14 (and a half) SEO Copywriting Tips to Own Local Search
One of the things I like about VisionPoint Marketing is our complete and total commitment to the community. Our clients range from pillars of the North Carolina business and education communities to small to medium sized businesses with savvy owners who want to work with us to design amazing websites, create memorable brands and create successful online marketing, paid search and SEO campaigns.
Being a local online marketing agency that focuses its business in the Triangle and greater North Carolina area, we have a lot of experience with local SEO and I’ve collected some great tips about writing creative content with a local flavor.
Things You Should Do
- Write with a local flair. It doesn’t matter if you’re selling software as a service, donuts or cars. If most of your business is local, it’s ok to use idioms or local phrases that mean something to your customers. We all know what “The Triangle” is, you don’t need to put a list of cities in your copy, there are other places to do that.
- Sprinkle local landmarks, events and businesses in your copy. Things like the Great Grapes Festival, the giant acorn in Downtown Raleigh are iconic things that feature our local flavor, culture and uniqueness.
- Use social network sites like Flickr, Facebook, Yelp, Twitter & FourSquare as ways to spread your name, add snippets of content, drive traffic and expand your influence.
- If you have a service that spans multiple cities, have a landing or destination page for each city that highlights your services, the people you’ve served, appropriate customer feedback and if applicable a map and contact information.
- Go mobile. Let me say that again… Go mobile. Raleigh and the greater Triangle area is known to be very friendly for the tech savvy and mobile connected audience. You can’t go The Pit Barbecue (see what I did there?) and not see more than half of the guests using a smartphone. Make sure that when you have a mobile version of your site, the content is short, descriptive and the value of your product immediately recognizable.
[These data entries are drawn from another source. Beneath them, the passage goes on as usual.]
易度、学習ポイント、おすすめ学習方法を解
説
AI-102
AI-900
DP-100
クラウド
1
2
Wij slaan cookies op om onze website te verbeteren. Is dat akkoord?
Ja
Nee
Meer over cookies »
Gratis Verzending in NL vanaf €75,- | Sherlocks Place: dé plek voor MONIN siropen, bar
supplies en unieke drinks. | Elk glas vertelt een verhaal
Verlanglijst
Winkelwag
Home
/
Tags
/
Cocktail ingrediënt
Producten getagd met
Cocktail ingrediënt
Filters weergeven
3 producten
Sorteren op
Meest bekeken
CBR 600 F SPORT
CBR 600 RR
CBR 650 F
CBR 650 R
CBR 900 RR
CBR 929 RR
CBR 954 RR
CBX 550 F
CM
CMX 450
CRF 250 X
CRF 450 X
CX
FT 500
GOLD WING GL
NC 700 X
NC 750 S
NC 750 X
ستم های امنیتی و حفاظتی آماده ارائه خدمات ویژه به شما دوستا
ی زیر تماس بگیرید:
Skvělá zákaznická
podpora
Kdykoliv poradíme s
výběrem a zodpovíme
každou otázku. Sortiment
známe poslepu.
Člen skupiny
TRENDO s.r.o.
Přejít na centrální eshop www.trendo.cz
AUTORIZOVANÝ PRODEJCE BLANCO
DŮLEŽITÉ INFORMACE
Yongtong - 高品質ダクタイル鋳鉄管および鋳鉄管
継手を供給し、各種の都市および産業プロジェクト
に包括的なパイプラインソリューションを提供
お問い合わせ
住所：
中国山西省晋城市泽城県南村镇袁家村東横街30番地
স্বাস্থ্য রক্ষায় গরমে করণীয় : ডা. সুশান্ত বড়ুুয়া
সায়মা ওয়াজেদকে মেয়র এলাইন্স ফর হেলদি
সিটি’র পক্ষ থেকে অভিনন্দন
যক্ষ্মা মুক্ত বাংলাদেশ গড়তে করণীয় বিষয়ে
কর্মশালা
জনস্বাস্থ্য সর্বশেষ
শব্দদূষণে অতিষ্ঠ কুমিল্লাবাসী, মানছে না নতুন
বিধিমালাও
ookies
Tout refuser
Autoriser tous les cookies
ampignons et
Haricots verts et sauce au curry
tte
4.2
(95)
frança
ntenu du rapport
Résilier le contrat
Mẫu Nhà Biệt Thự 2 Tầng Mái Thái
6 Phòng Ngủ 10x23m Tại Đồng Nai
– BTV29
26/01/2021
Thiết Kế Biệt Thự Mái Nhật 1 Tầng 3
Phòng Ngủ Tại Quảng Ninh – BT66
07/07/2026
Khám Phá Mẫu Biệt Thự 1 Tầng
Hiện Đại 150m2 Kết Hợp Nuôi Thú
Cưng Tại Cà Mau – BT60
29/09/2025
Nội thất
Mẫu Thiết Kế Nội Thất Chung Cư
- Get a blog and update it frequently. Avoid using free blogging services like Blogger or Wordpress. Put your blog on your own domain, invest in the time and money to make it look good and create an update schedule for yourself. Here you can post pictures of your company outing, engage with customers, make announcements and don’t stick too close to your “corporate speak” that’s on the site. It’s ok.. we know it’s a blog.
- Use pictures and captions to your advantage. If you’ve got the stock-photo picture of professionals looking at documents or pointing at presentations, that’s fine (I guess), but populate your internal pages with a local flavor, caption them, make them short and include what the picture is, where it was taken and briefly describe what’s going on.
Things You Should Not Do
- Don’t write like this: At Raleigh-Durham-Custom-Shirt-Shack.com, we are the source for all of your custom shirts in Raleigh, Durham, Cary, Chapel Hill, Apex and Morrisville. Come to us for all of your Raleigh, Durham, Cary, Chapel Hill, Apex and Morrisville custom shirt needs. If you write like that, quit now… or better yet, talk to us and we’d be happy to help.
- Don’t get too colloquial. North Carolina’s population is growing and it took me a year to figure out what a “Cackalacky” was.
- This should go without saying, if you’re writing content for local SEO, don’t force a local news item to fit your SEO content. While it may be interesting that Crossroads in Cary has been swarmed by radioactive lizards, it may not be appropriate to use that article to talk about your computer repair shop.
- Don’t trash local sports teams. Seriously… we all know what terms are used to describe fans of the "other" team, this isn’t the time or place for that debate.
- Don’t write content for SEO only. No one wants to read it, no one wants to look at it and the search engines figured out how to ignore it years ago. Read you copy like the real person you are, if it doesn’t pass the human test, re-write it.
- Don’t alienate your visitors. As mentioned earlier, NC’s population is growing more diverse by the day, so if you start writing about “the left coast”, “fly-over states” or other clever slang terms for regions, remember that these are your customers… the ones that give you money.
- Don’t think that no-one’s listening. If you use social media, make sure it passes the grandparent/ child test. If what you’re saying cannot be understood by these people, you should re-write it. Social media isn’t always the best place for jargon. (Also, know when and how to break that rule)
Lastly, The Half Piece of Advice
- Be honest, be considerate, listen to your customers and be prepared to back your statements up or take the hits if you make a mistake.
There it is, I hope that you've learned something about how to reach out to your audience through effective local-focused SEO writing.